Sunday, December 1, 1889
Not very cold and quite pleasant. We all went to church except Grandma T. Mattie & the baby. Mr. Hodges of Buckland preached.
We have enjoyed the day very much. Came home tonight reached here just before 6 o’c. Found folks at home considerably stirred up.
Monday, December 2, 1889
Pleasant. Mr. & Mrs. Geckler went home on the 10. Frank went to New Haven on the 6-15.
Mother and Prescott washed.
Tuesday, December 3, 1889
Dark and rainy with snow squalls before morn. Clear and cold tonight. Merc. down to 15. We did ironing, fixed room for Alice. Mother made doughnuts. I have sewed on dresses and done some mending.
Rec’d a letter from Mrs. Billings. She has a boy born last Thurs. weighed 10 ½ lbs.
Wednesday, December 4, 1889
Very cold 4 above this morn – but we have had a pleasant day.
Mr. Billings was here to dinner; we sent Geneva some pears.
Grandpa W. went to the depot after Alice Loundes. She came from New Haven but Frank did not come.
Thursday, December 5, 1889
Snow has been falling the most of the time today. Rec’d a letter from mother about the note business.
Alice has been resting today. I finished Emma’s dress.
Mother finished a shirt for Grandpa & commenced nightdress for herself. Frank did not come today.
Friday, December 6, 1889
Frank reached home this noon.
Went to the village tonight took Mr. Kingsley down with him.
We have been sewing most of the day. Alice is making trimming for mother’s nightdress.
Saturday, December 7, 1889
Pleasant. John Wright came up to help butcher a beef creature. Men found that he was not a very good hand.
Mother made apple pies, bread and ginger-bread.
F. gone to village to get teams to draw apples next week.
“Beef creature” is a New England expression for a mature bull or cow raised for beef.
Sunday, December 8, 1889
Warmer nothing freezes anywhere; looks hazy. Raining hard this evening. We all went to ch. (8 of us). Mr. Snyder preached an excellent sermon from Matt. 20 20-28.
No one went out this evening. I have written to Miss Prouty and Bro. Ed. and sent them our pictures.
Monday, December 9, 1889
A powerful rainstorm all night, cleared away before 10 o’c this morn.
Two 2 horse teams, 2 one horse team and one oxteam are at work drawing our apples to the depot.
We did not wash. I commenced to dry apples.
Our new back stairs were made today – Susie was the first one to climb up them.
Mr. Sackett, the furniture dealer in No. was killed instantly last week by being thrown out of his wagon onto the frozen ground. He was driving into his own yard at noon-time.
Rufus William Sackett was 58 when he died.
Tuesday, December 10, 1889
Quite pleasant through the day, but rains again tonight. Mother and Alice had a large washing today.
Men finished drawing our apples and have commenced taking them from the village cellars.

Extracted data entries:

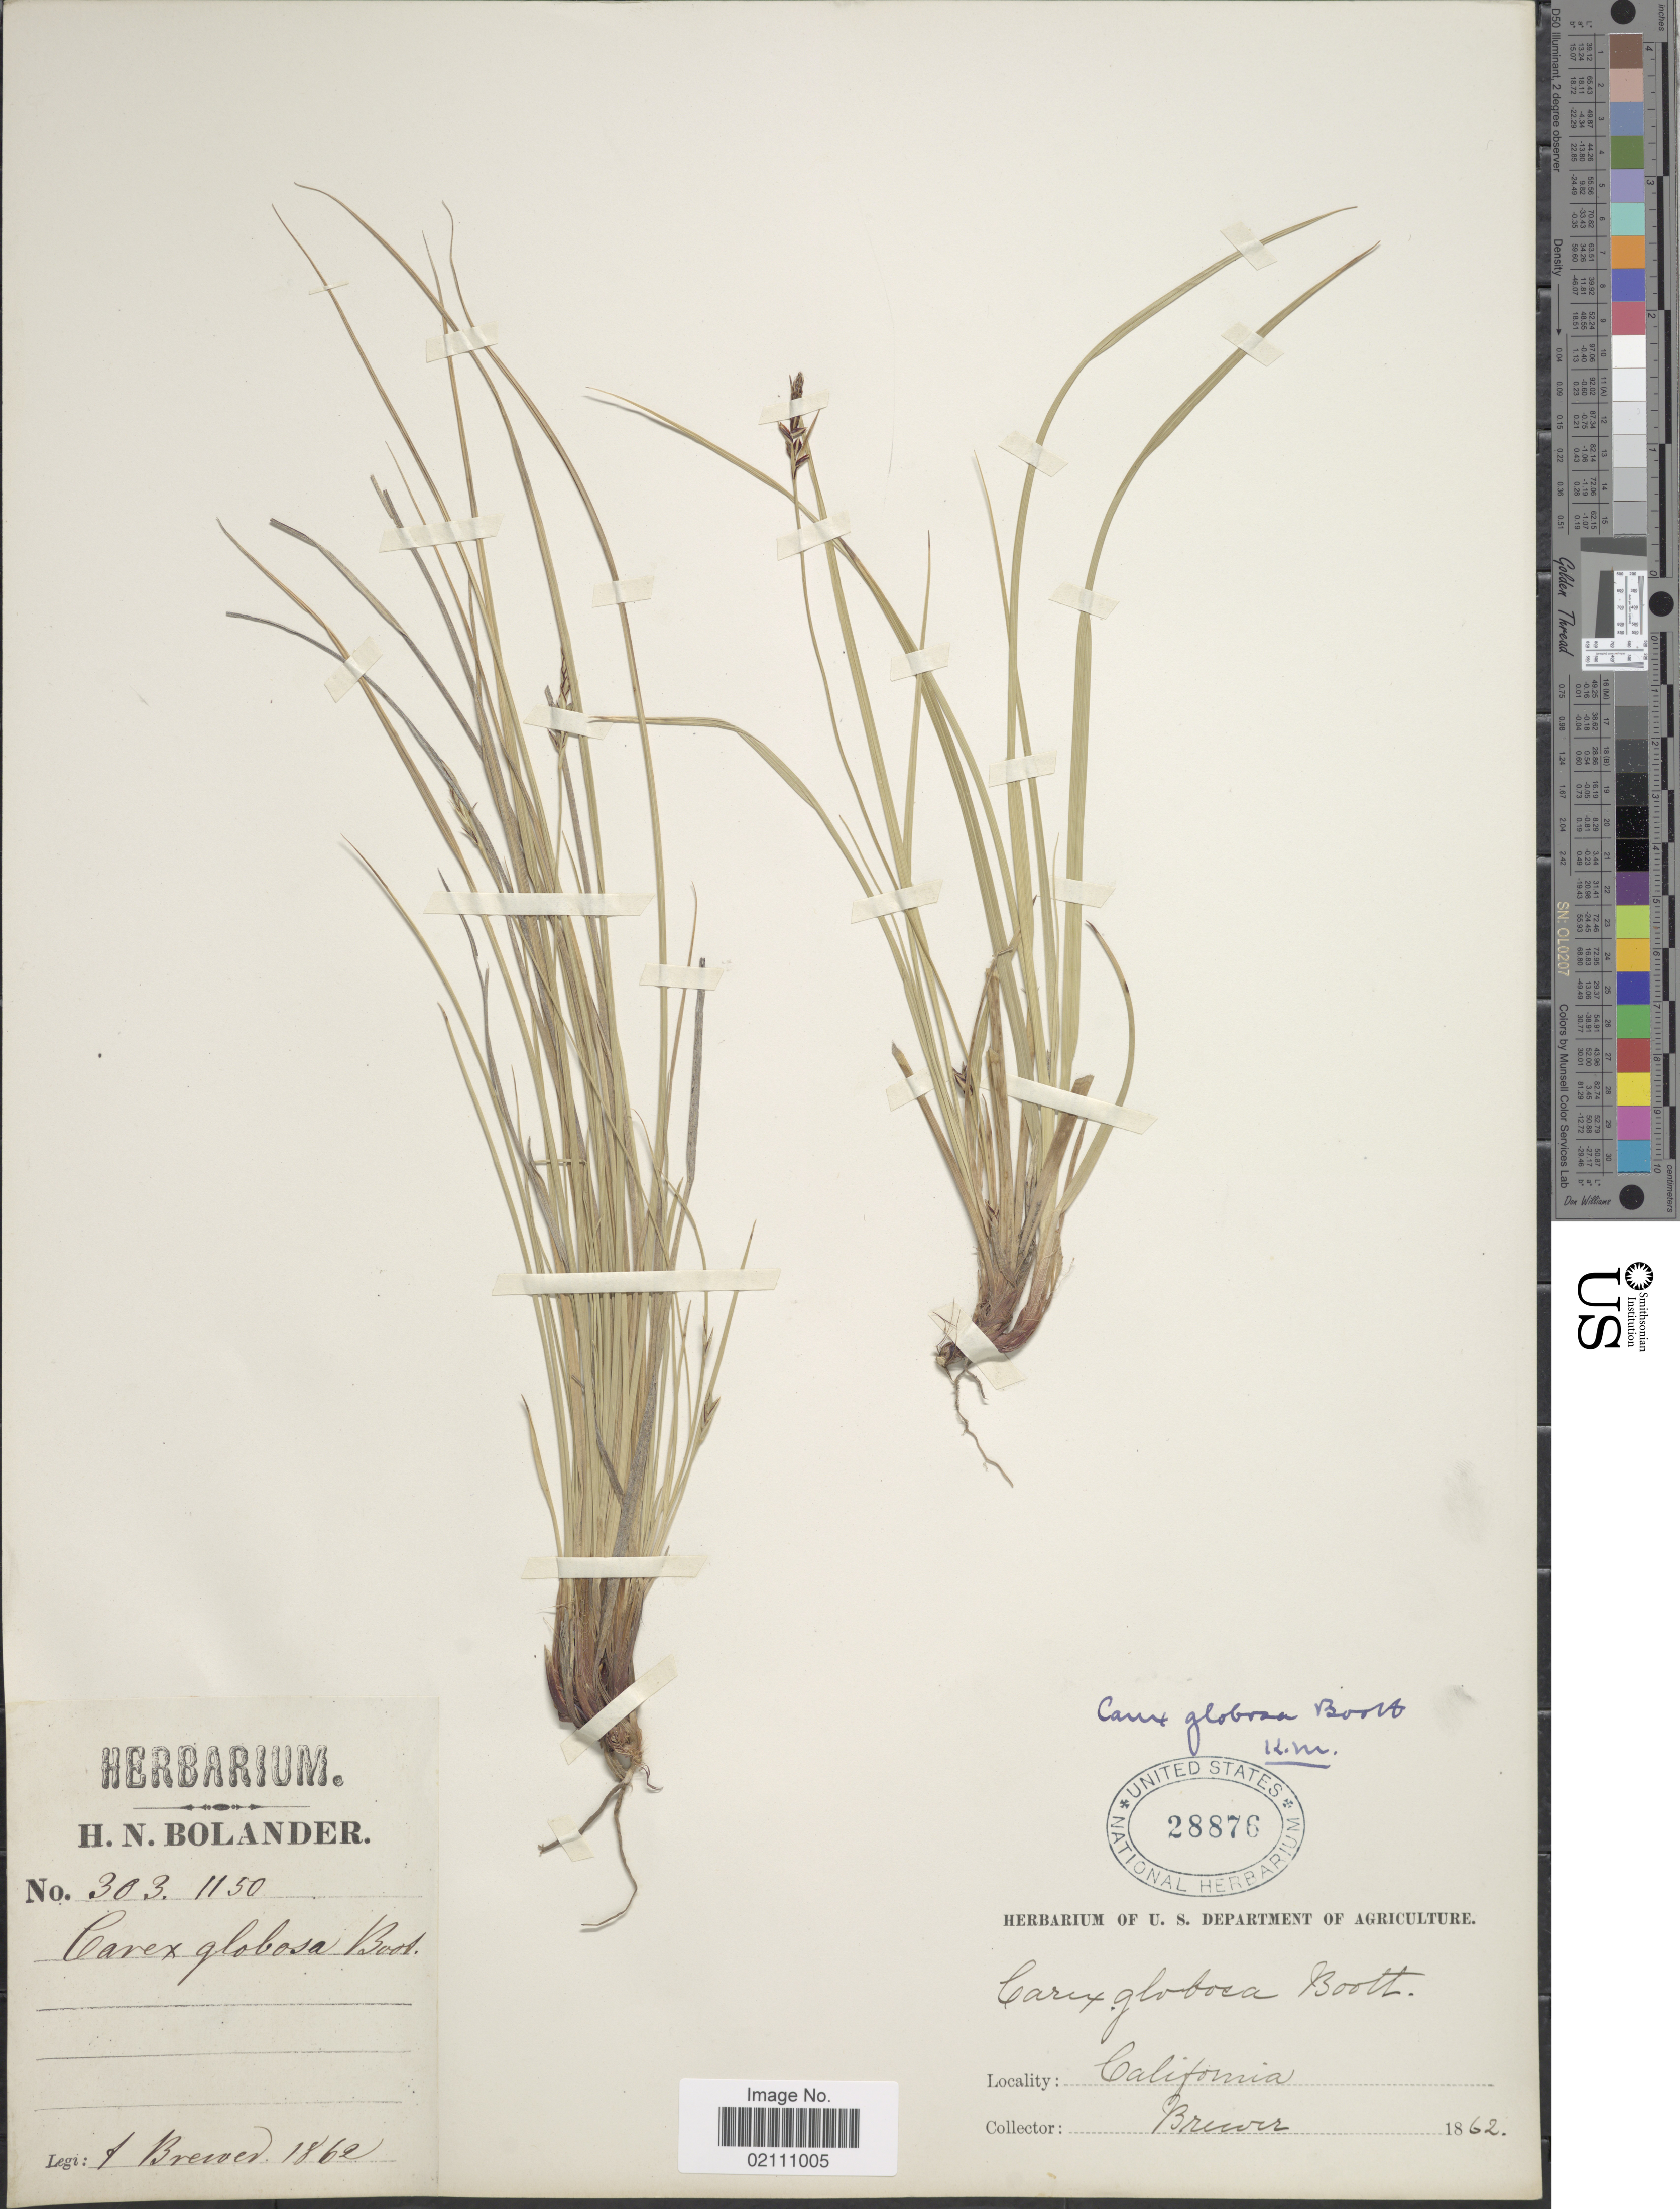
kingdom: Plantae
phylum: Tracheophyta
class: Liliopsida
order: Poales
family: Cyperaceae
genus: Carex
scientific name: Carex globosa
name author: Boott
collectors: -. Brewer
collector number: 303/1150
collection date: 1862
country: United States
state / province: California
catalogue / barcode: US 28876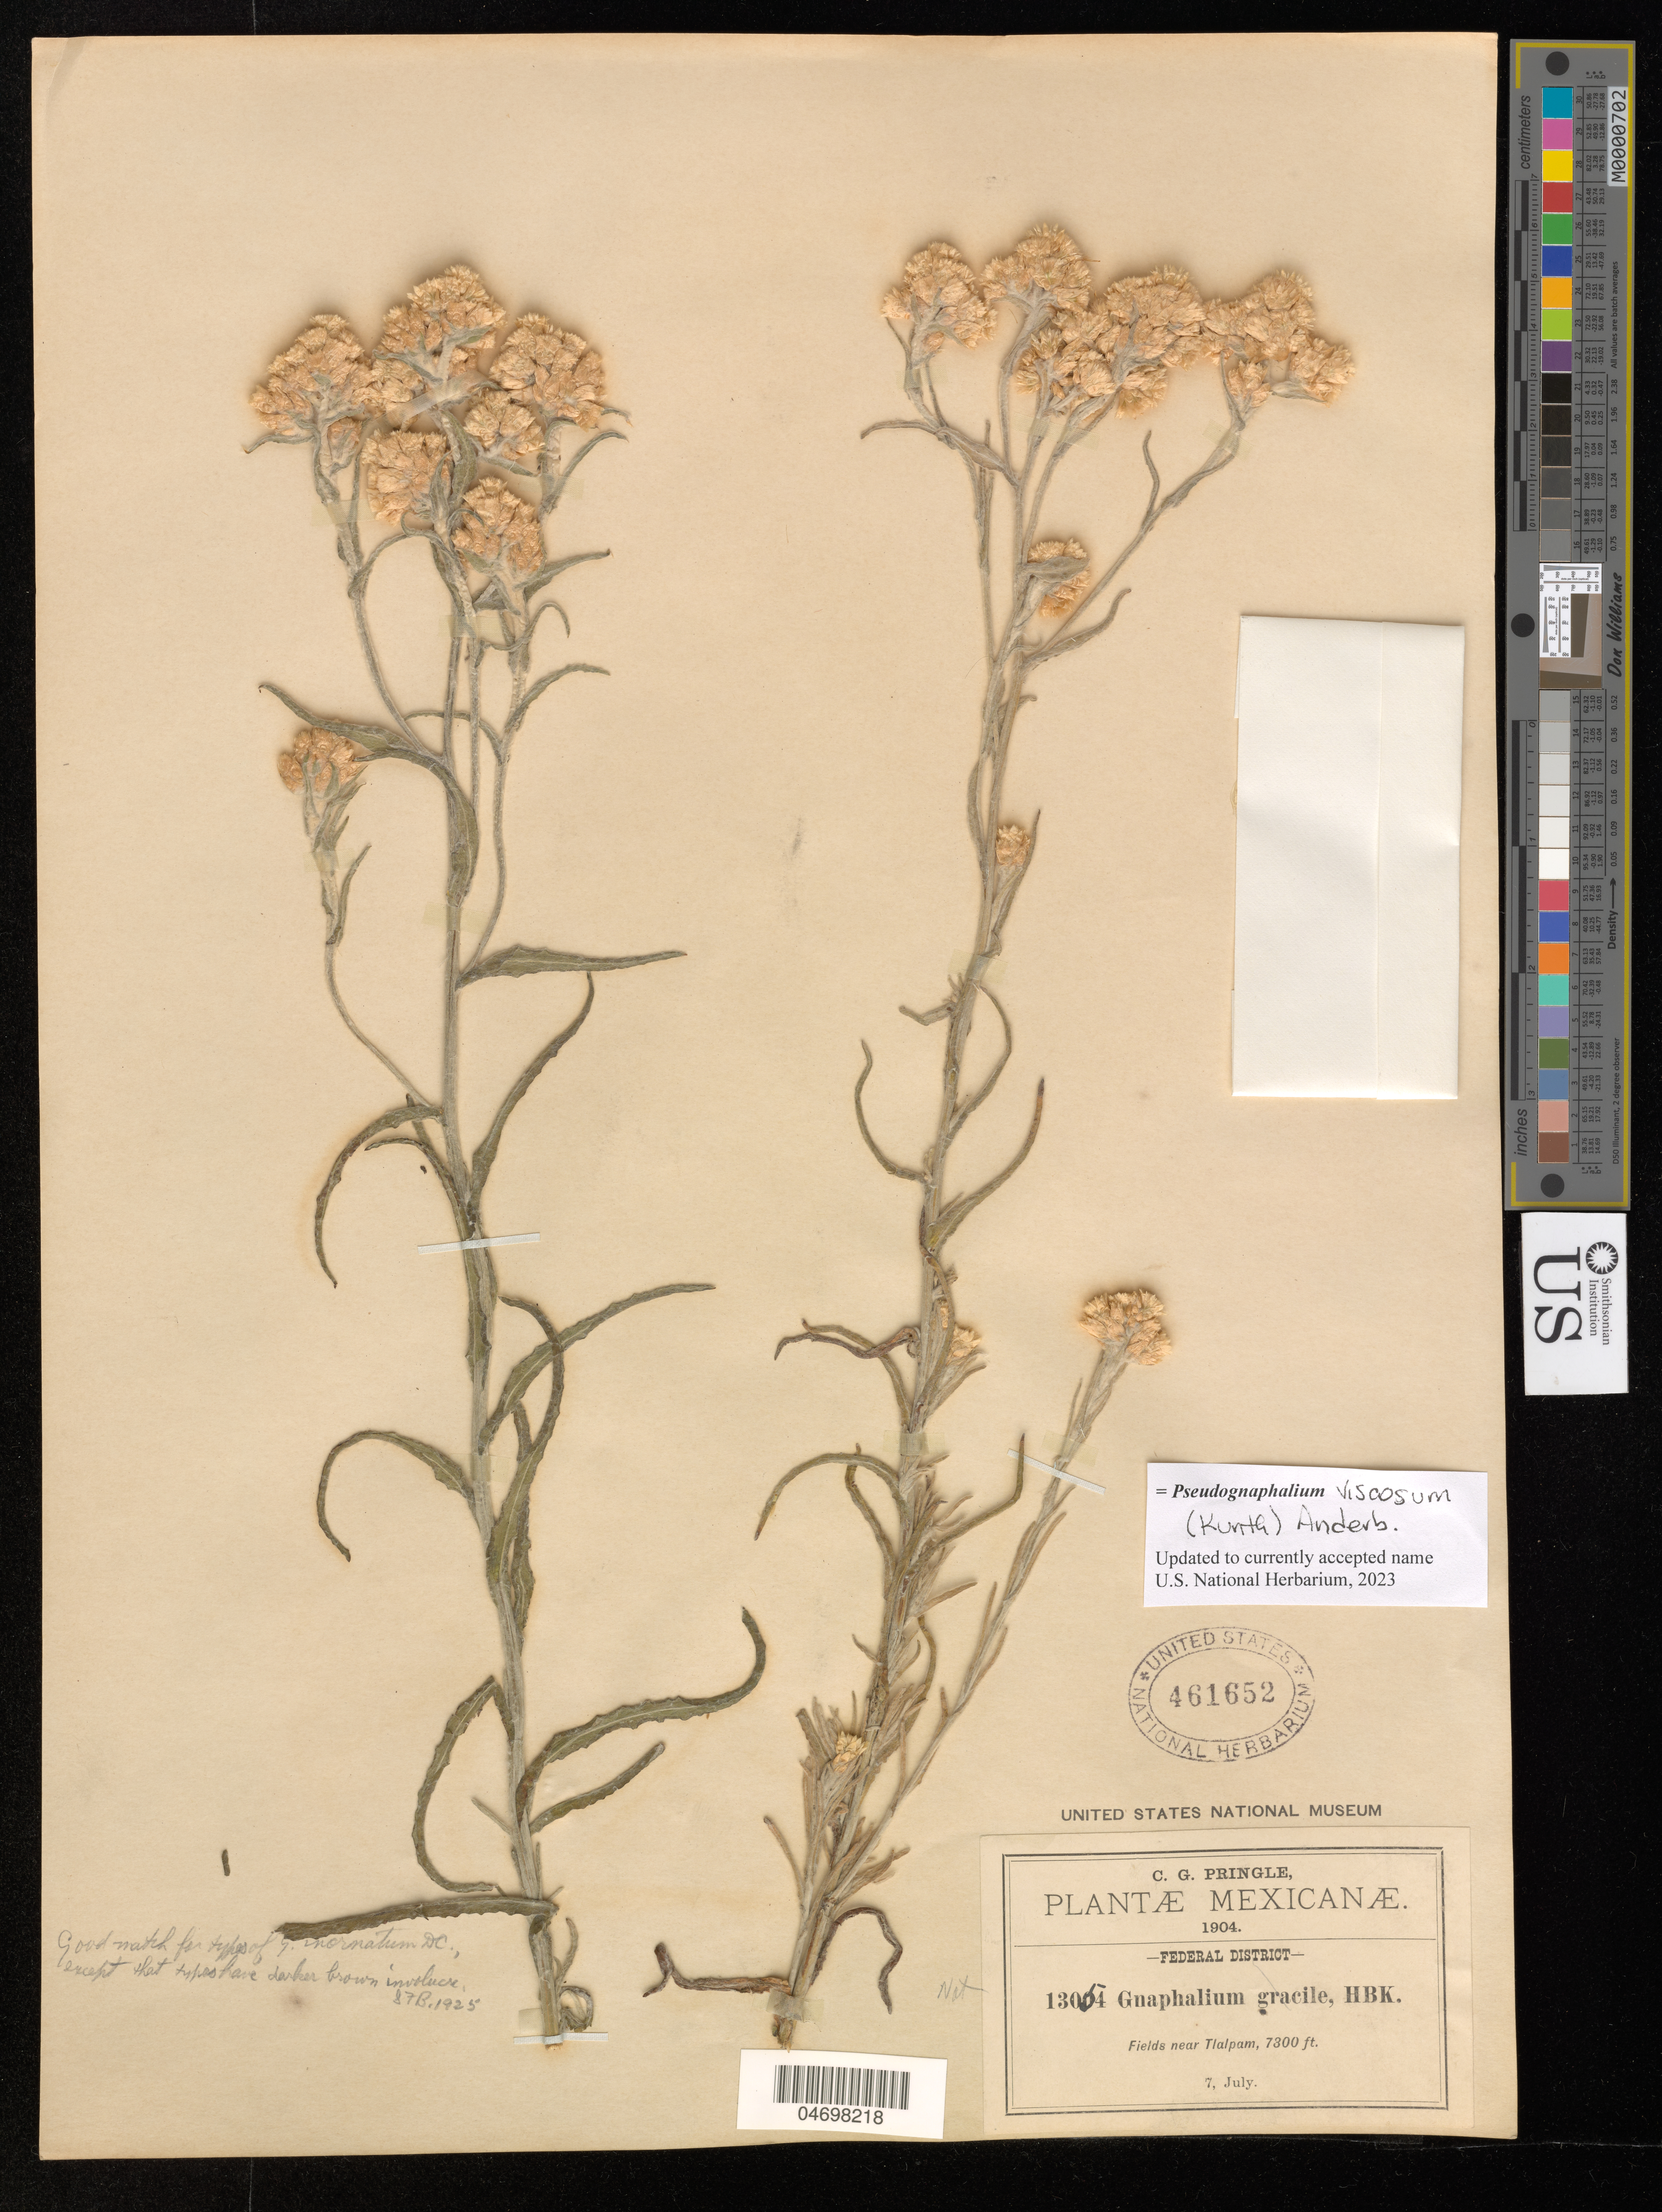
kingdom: Plantae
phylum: Tracheophyta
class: Magnoliopsida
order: Asterales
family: Asteraceae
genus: Pseudognaphalium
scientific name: Pseudognaphalium viscosum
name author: (Kunth) Anderb.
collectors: C. G. Pringle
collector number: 13054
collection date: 1904-07-07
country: Mexico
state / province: Distrito Federal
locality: Fields near Tlalpam.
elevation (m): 2225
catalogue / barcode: US 461652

◆ **Goal**
In the December 1889 diary, transcribe the passage that begins with the words containing "Went to the village" and ends with "bread and ginger-bread.".

◆ **Task answer**
Went to the village tonight took Mr. Kingsley down with him.
We have been sewing most of the day. Alice is making trimming for mother’s nightdress.
Saturday, December 7, 1889
Pleasant. John Wright came up to help butcher a beef creature. Men found that he was not a very good hand.
Mother made apple pies, bread and ginger-bread.